- Shannon Nichols
It’s that time of the season where we begin to reflect on the joys and challenges that 2021 brought us. We are met with the choices of what to take with us into the new year, what to leave behind, and who we would like to grow into. With the annual promise of starting over, we are given an opportunity to reinvent ourselves. Breathing practices, practices that allow us to relax in our bodies and calm our minds, are powerful tools that keep us grounded in the here and now and help us arrive anew in each moment. Check out the following types of breathing practices to help you flow into each new moment of 2022!
The simple practice of breathing, inhaling, and exhaling, symbolizes the cyclical nature of life. The exhale represents the old, a release, a letting go, while the inhale represents new beginnings, a returning to the now. Becoming aware of the breath and engaging in breathing exercises relaxes the nervous system. These practices shift us out of our sympathetic nervous systems (fight or flight) and into our parasympathetic nervous systems (rest and digest). Breathing practices reduce stress and anxiety, boost overall immune function, slow the heart rate, and lower blood pressure. The following breathing exercises are simple ways to begin or end your day, as they function as preventative health care if regularly practiced over time.
- Box Breathing: Inhale for 4 counts; Hold the breath for 4 counts; Exhale for 4 counts; Hold the breath for 4 counts; Repeat
- Signal Breathing: This is an excellent practice to immediately lower heart rate and reduce anxiety. Signal breathing is the practice of inhaling very slowly through the nose and exhaling (as slowly as possibly) through the mouth, as if you’re blowing out a birthday candle. I like to breathe out for 2 counts longer than I breathe in with this exercise (e.g., 5 counts inhaling, holding the breath for a count or two, 7 counts exhaling)

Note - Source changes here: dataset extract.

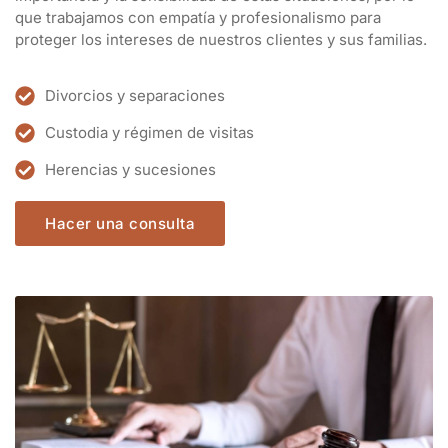
proteger los intereses de nuestros clientes y sus familias.
Divorcios y separaciones
Custodia y régimen de visitas
Herencias y sucesiones
Hacer una consulta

- 4-7-8 Breathing: Inhale for 4 counts; Hold the breath for 7 counts; Exhale for 8 counts; Repeat
A good rule of thumb is to practice these exercises in sets of 4. Pay attention to what is happening in your mind (thoughts), your emotions, and in your body (bodily sensations) before and after each exercise. Noticing these differences in mind and body will create the motivation to continue the practice. Wishing everyone a Happy New Year filled with many new beginnings! And remember: Breathe! J
“Breath is the bridge which connects life to consciousness, which unites your body to your thoughts. Whenever your mind becomes scattered, use your breath as the means to take hold of your mind again.”